Currently, the thread safety of
stan-math comes with a hefty performance penalty which varies from model to model, but is between 5% - 65% slowdown. I hope we can get away with less of a performance hit and created an issue for this.
I have discovered that writing things slightly different in the code can lead to major improvements, see my prototype PR here. The PR uses a slightly different approach and with this approach I can show that
- The new AD tape is just as fast as the old AD tape for the case of no threading
- When threading is enabled we only loose ~5% at most in all of the examples
Obviously I think that we should seriously consider this.
The design of the new AD tape is based on the finding that if we declare a
thread_local variable to be equal to a constant expression then the access to that variable is apparently much faster. When playing around with different versions I found that:
// this is like our old design and is rather slow as we initialize with an expression which requires dynamic allocations static thread_local AutodiffStackStorage* ad_tape = new AutodiffStackStorage(); // this is the new proposal and it gives us almost no performance penalty as we are initializing with a constant here static thread_local AutodiffStackStorage* ad_tape = 0;
The disadvantage of the new approach is that within each thread the AD stack has to be initialized first before it can be used. However, if we just link with each Stan program a file which contains
AutodiffStackStorage* ad_tape = ChainableStack::instantiate();
then the main process of that Stan program will have an initialized AD stack once execution reaches the
main method. So there is no change for any single-threaded stan program due to this change. What does change is how threaded applications use Stan. These threaded application are now forced to call
stan::math::ChainableStack::instantiate() for every new thread for which they want to use
stan-math. So while the old design always initiaized an AD tape for any new thread this is now not anymore the case and the AD tape is only initialized if the application does that.

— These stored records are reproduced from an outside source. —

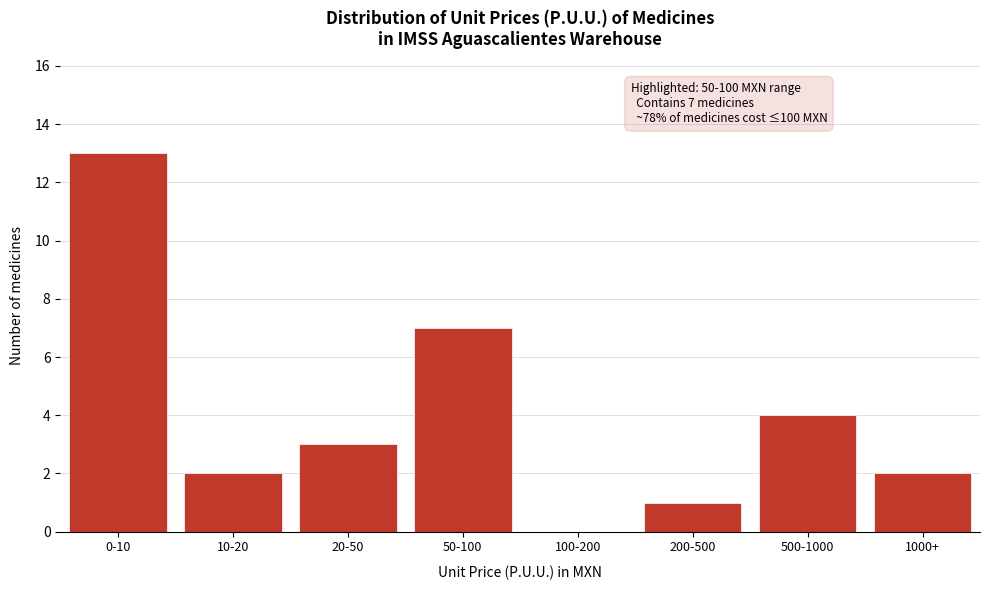

Reading left to right, extract all data points from this chart.

0-10=13	10-20=2	20-50=3	50-100=7	100-200=0	200-500=1	500-1000=4	1000+=2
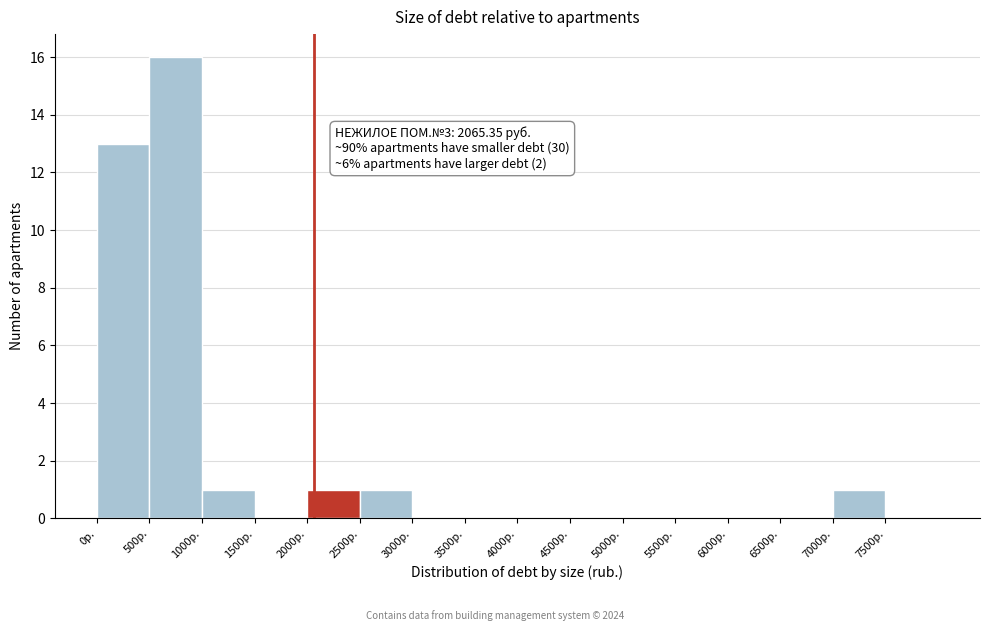

Over which range of the x-axis is the bar tallest?

500 to 1000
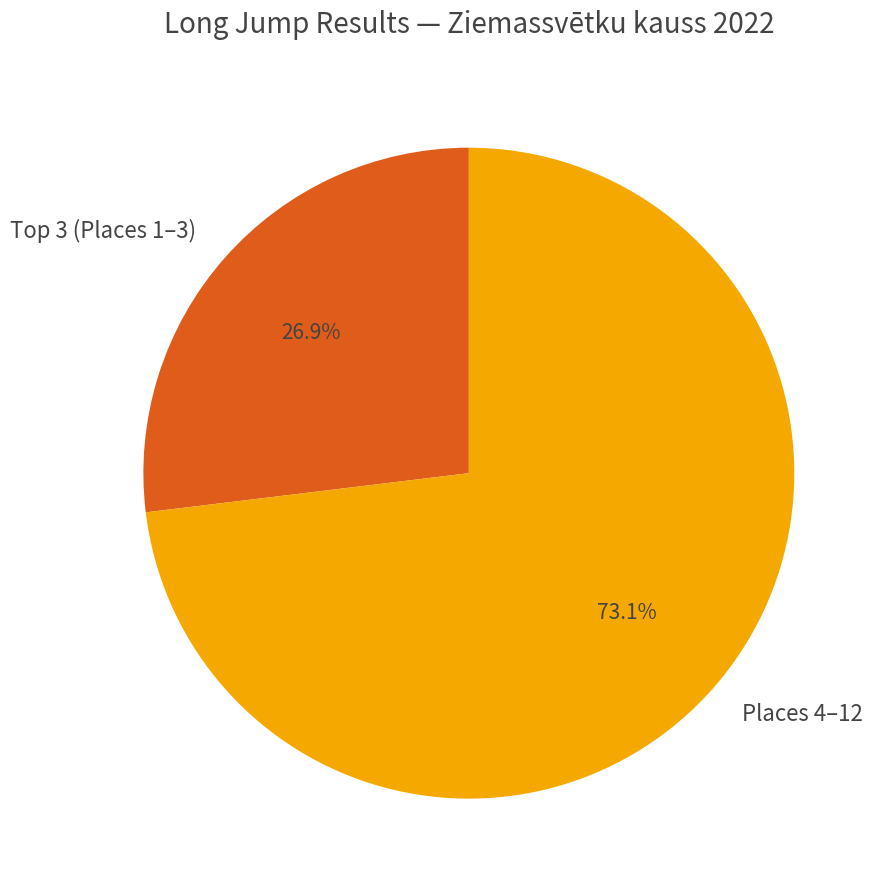

Rank the categories by value from highest to lowest.

Places 4–12, Top 3 (Places 1–3)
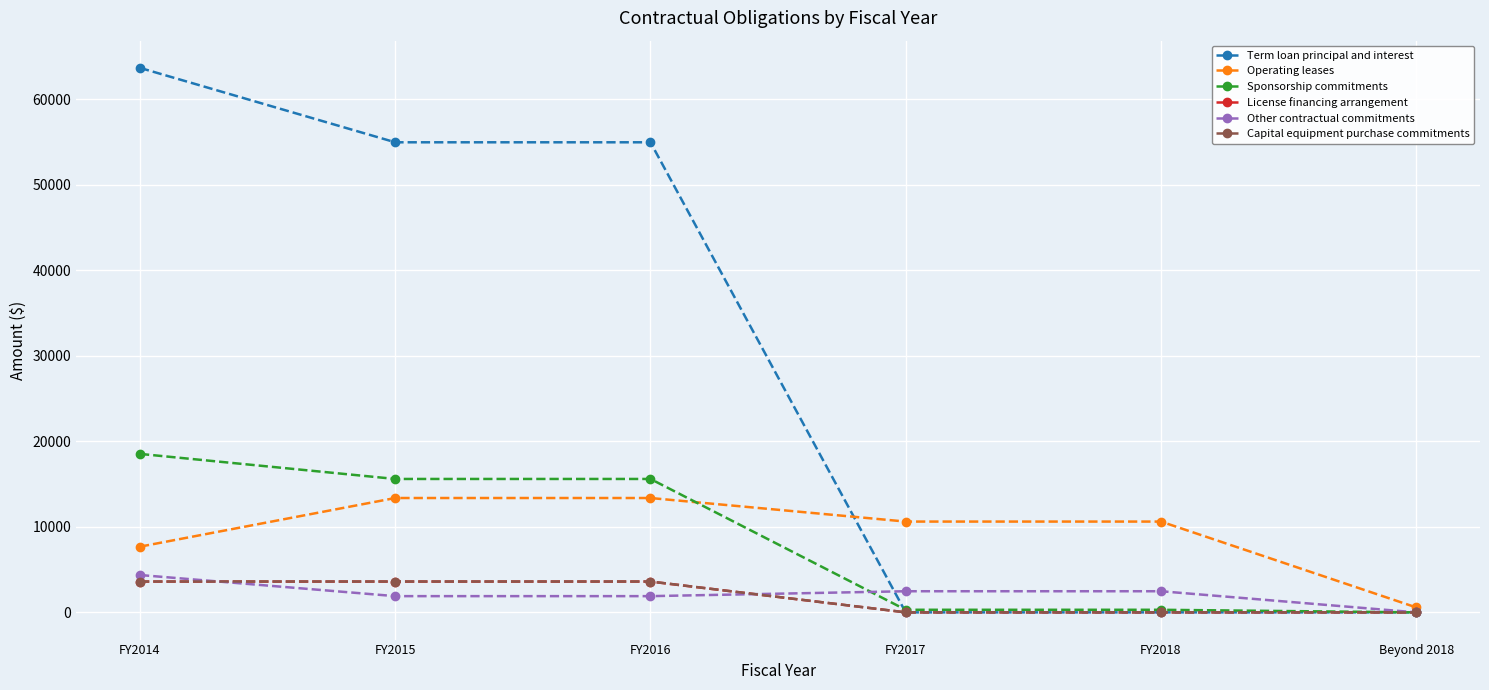

At how many categories does at least one series exceed 34549?

3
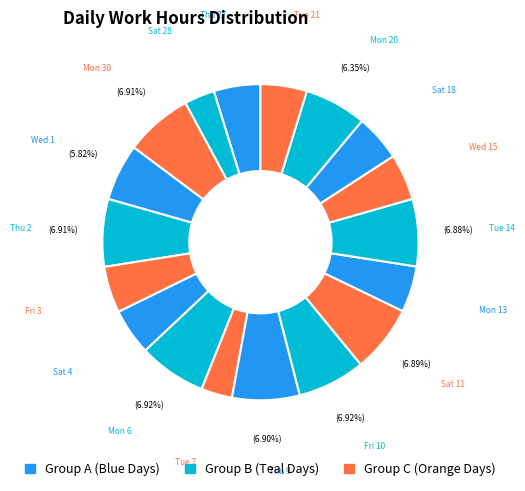

To the nearest percent, what percentage of the pie is Fri 3?

5%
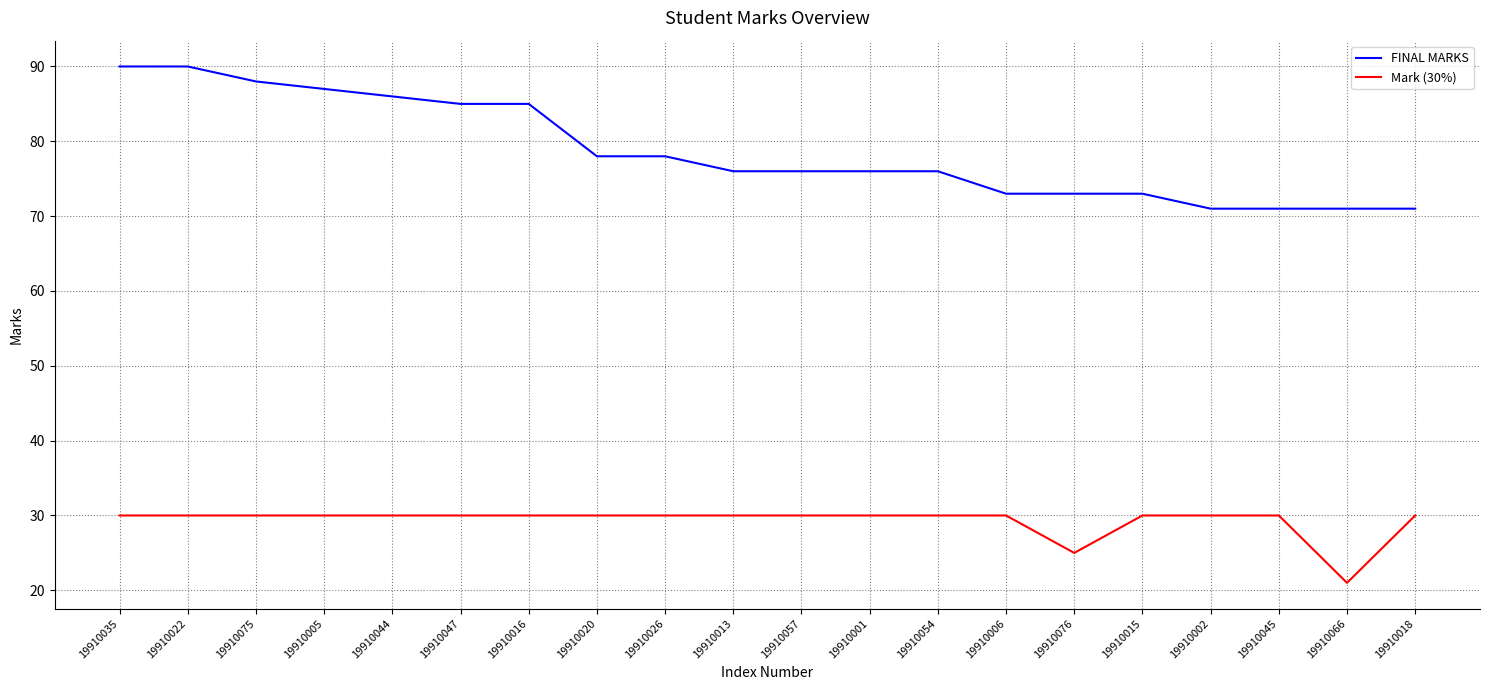

True or false: Mark (30%) and FINAL MARKS intersect in this chart.

False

To me that does make sense as I find it a strong call to force any application which links against
stan-math to have an AD tape ready for very thread they create. Not every thread can be expected to do AD work with
I am planning to run one more benchmark which uses the parallel
map_rect to hopefully see there that the new approach is just as beneficial. Comments are very welcome to this proposal. As we have burned ourselves in the past with different AD tape variations it would be great to ensure that all compilers we want to catch have been tested. On the current test pipeline everything passes which should imply all is good.